### WHAT YOU NEED TO DO
1. Do statements (a), (b) and (c) agree with the abstract on antibodies and synovial fibroblasts, which appears before the data? Answer yes or no for each and quote the deciding words. (a) The synovial fibroblasts were isolated from synovial tissue by enzymatic digestion. (b) Monoclonal ACPAs were generated from peripheral blood B-cells. (c) Impedance-based signals were monitored for 24 hours.
2. Please write the next part of the abstract on antibodies and synovial fibroblasts, which appears before the data, starting after its final sentence.

### SOURCE PASSAGE
----------

Background and objectives We have recently demonstrated that anti-citrullinated proteins antibodies (ACPAs) promote IL-8 production and osteoclast activation. In a second step this might lead to chronic synovial inflammation characterised by activation of resident synovial fibroblasts (SF). We aimed to investigate the effect of ACPAs and IL-8 on SF.

Methods and materials SFs were isolated from synovial tissue of RA patients by enzymatic digestion. Polyclonal ACPA and other non-ACPA IgGs were separated from plasma of RA patients by affinity purification on a CCP2 column. Monoclonal ACPAs were generated from synovial fluid single B-cells. Antibodies were tested in migration scratch assays and evaluated by NIH ImageJ software to calculate the migration index in the presence or absence of exogenous IL-8. SF adhesion was analysed by xCELLigence System Real-Time Cell Analyzer (ACEA bioscience). Impedance-based signals were monitored continuously during 36 h. Blocking experiments using phosphoinositide 3-kinase (PI3K), G-protein coupled receptors or focal adhesion kinase (FAK) inhibitors as well as a pan-peptidylarginine deiminases (PAD) inhibitor were performed in the migration scratch assays in the presence or absence of the antibodies. Phosphorylation signal pathways were detected by western blot.

----------

### SUPPLIED RECORDS
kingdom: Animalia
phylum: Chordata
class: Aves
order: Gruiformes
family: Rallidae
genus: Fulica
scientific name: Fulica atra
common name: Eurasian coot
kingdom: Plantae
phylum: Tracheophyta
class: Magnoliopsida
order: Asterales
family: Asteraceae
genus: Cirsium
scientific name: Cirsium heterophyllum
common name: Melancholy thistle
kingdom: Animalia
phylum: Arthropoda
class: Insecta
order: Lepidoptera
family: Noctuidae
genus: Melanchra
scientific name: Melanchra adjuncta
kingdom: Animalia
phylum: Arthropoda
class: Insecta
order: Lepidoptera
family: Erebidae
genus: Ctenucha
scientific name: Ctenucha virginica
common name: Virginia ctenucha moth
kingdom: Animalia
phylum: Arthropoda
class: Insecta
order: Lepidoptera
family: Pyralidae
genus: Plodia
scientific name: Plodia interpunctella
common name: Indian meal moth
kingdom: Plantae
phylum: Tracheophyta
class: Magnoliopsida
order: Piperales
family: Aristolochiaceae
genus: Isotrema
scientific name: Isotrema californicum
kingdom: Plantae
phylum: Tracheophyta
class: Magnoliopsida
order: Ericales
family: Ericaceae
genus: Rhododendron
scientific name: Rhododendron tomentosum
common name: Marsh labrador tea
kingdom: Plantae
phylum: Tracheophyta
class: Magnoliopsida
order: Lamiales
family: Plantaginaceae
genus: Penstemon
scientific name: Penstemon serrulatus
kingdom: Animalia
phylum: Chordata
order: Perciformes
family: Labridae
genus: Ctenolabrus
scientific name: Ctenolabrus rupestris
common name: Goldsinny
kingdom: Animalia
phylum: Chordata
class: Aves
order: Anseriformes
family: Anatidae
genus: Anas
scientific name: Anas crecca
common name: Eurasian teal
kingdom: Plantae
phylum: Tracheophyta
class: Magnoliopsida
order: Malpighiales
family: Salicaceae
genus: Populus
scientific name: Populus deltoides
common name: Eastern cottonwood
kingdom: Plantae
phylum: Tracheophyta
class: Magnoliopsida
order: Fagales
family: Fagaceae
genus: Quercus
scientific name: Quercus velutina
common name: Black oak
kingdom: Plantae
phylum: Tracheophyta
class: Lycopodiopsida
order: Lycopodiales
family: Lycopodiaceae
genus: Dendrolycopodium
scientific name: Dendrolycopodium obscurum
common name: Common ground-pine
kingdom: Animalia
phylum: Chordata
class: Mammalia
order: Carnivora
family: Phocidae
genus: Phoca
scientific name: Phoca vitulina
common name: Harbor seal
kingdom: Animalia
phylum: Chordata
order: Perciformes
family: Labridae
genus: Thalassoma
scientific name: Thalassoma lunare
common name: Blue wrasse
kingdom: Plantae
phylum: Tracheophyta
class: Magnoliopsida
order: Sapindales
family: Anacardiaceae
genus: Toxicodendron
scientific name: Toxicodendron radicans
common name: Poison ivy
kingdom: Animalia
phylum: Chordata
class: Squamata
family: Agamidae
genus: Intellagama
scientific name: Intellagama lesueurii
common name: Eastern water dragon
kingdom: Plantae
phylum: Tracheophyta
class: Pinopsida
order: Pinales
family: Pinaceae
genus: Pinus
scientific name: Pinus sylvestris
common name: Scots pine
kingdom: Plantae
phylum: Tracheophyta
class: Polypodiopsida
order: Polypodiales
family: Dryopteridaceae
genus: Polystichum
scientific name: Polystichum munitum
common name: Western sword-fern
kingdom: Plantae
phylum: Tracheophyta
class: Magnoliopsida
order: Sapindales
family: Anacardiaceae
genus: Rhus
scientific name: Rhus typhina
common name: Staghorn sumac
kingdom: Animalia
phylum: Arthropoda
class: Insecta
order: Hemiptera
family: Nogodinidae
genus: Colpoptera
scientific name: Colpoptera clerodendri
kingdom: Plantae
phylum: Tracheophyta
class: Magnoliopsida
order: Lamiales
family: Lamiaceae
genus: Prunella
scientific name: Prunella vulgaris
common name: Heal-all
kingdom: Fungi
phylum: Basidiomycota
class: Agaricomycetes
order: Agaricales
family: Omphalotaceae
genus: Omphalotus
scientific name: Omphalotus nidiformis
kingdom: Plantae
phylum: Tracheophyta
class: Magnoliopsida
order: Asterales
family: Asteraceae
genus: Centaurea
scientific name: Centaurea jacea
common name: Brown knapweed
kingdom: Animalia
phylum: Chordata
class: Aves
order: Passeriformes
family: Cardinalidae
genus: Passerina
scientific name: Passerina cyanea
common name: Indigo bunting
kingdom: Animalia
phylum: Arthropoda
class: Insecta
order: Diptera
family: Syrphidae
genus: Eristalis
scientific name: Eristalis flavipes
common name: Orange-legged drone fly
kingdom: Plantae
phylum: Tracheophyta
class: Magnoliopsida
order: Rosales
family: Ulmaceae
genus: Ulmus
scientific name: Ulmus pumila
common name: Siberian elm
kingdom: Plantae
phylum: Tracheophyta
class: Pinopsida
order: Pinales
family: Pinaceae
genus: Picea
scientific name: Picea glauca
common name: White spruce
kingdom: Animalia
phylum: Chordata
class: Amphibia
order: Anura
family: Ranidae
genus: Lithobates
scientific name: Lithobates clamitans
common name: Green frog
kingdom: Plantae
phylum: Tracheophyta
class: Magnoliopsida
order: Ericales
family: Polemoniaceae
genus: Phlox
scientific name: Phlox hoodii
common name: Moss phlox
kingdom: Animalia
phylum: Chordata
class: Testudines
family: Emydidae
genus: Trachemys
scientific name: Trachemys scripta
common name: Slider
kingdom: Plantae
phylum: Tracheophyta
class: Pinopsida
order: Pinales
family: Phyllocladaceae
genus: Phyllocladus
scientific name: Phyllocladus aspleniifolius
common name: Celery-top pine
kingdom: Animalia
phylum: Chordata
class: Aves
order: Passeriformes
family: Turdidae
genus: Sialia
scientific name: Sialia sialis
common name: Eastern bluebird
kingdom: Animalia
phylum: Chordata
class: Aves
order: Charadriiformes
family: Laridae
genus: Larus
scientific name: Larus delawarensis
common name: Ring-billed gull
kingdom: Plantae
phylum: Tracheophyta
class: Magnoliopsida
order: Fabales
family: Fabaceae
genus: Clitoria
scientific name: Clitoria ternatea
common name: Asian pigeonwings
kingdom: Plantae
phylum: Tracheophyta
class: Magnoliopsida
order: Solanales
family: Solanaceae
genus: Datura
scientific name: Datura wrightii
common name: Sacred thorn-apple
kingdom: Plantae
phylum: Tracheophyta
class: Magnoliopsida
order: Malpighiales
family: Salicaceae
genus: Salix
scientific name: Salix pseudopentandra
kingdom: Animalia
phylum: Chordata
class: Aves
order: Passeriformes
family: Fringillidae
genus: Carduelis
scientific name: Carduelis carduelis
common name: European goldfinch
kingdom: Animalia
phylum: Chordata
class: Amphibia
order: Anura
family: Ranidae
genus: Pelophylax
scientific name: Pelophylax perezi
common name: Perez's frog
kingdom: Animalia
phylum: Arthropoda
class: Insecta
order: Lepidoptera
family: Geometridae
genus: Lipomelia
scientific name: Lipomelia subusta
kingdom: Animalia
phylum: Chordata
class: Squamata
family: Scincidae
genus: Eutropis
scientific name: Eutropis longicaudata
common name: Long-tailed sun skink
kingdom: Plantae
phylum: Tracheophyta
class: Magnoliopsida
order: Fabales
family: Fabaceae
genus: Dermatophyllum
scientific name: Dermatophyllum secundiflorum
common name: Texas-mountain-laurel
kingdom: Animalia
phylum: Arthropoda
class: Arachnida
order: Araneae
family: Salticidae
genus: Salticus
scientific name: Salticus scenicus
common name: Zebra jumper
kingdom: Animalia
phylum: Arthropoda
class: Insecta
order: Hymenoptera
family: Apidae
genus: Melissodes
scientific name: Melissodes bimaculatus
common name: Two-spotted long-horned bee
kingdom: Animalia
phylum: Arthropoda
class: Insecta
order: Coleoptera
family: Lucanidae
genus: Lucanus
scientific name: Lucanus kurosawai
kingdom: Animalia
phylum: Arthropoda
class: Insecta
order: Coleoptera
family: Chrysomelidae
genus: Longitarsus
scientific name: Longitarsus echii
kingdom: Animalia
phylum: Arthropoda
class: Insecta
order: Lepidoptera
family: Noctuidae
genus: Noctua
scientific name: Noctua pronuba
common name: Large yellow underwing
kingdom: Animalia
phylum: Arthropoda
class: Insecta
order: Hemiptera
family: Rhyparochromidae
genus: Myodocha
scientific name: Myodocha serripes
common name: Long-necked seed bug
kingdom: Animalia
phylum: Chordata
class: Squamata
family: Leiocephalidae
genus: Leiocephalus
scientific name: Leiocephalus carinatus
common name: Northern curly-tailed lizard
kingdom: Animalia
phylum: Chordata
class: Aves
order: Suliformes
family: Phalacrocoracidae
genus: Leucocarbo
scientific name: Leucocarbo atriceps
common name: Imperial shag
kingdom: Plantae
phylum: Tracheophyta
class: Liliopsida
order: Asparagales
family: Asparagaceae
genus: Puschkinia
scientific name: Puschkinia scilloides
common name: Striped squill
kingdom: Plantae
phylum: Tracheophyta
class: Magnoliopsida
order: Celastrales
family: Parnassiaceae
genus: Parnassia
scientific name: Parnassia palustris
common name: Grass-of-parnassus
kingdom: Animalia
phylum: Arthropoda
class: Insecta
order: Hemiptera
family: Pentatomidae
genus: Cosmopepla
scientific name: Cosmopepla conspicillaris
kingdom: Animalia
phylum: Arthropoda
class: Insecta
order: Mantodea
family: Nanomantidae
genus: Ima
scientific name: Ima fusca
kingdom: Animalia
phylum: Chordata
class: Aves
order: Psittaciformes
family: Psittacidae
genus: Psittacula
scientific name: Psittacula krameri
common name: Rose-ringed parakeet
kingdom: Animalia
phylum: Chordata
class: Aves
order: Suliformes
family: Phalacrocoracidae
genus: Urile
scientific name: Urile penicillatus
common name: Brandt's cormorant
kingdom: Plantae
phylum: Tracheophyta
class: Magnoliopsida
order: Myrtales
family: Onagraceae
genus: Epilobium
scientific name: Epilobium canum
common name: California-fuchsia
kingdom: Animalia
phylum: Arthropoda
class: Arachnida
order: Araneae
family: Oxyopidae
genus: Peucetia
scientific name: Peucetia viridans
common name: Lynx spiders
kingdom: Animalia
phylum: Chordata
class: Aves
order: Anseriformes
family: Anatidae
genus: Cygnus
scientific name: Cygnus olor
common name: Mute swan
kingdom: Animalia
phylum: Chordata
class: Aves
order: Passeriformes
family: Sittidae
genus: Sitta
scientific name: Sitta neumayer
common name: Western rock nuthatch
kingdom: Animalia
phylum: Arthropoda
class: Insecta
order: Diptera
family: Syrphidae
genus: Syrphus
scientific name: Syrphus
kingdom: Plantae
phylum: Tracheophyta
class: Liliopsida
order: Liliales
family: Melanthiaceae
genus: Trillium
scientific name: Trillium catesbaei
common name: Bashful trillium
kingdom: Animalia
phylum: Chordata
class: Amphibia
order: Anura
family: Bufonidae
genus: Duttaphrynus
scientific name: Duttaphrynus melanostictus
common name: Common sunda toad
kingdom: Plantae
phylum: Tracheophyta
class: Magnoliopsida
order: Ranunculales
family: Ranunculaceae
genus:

----------

### RESULTS IN ORDER
1.
(a) Yes: "SFs were isolated from synovial tissue of RA patients by enzymatic digestion."
(b) No: "Monoclonal ACPAs were generated from synovial fluid single B-cells."
(c) No: "Impedance-based signals were monitored continuously during 36 h."

2.
Results Polyclonal ACPAs but not other IgGs induced both SFs migration (a fold increase of 2.6 ± 0.5, mean±SD, p < 0,05) and SFs adhesion (a fold increase of 1.3 ± 0.1 at 6 h, p < 0.05). Similar effects were observed with two (D10 and B02) out of three tested monoclonal ACPAs, with 2.4 ± 0.4 fold increase of the migration index for D10 antibody and 2.2 ± 0.4 for B02 antibody (p < 0.05 for both). Exogenous added IL-8 had minimal effect on SFs migration, but synergistically promote SF migration in presence of suboptimal ACPAs concentrations. GPCR and PI3K but not FAK blocking completely abolished ACPAs effects. Signalling pathway analysis revealed Akt phosphorylation in SFs in the presence of ACPA. No difference in either cytotoxicity or proliferation rate were observed between different treatments.

Conclusion ACPAs increase SFs migration and adhesion acting synergistically with IL-8. Our findings suggest that SF might be important players in the ACPA-dependent disease propagation from the bone marrow to synovial tissue.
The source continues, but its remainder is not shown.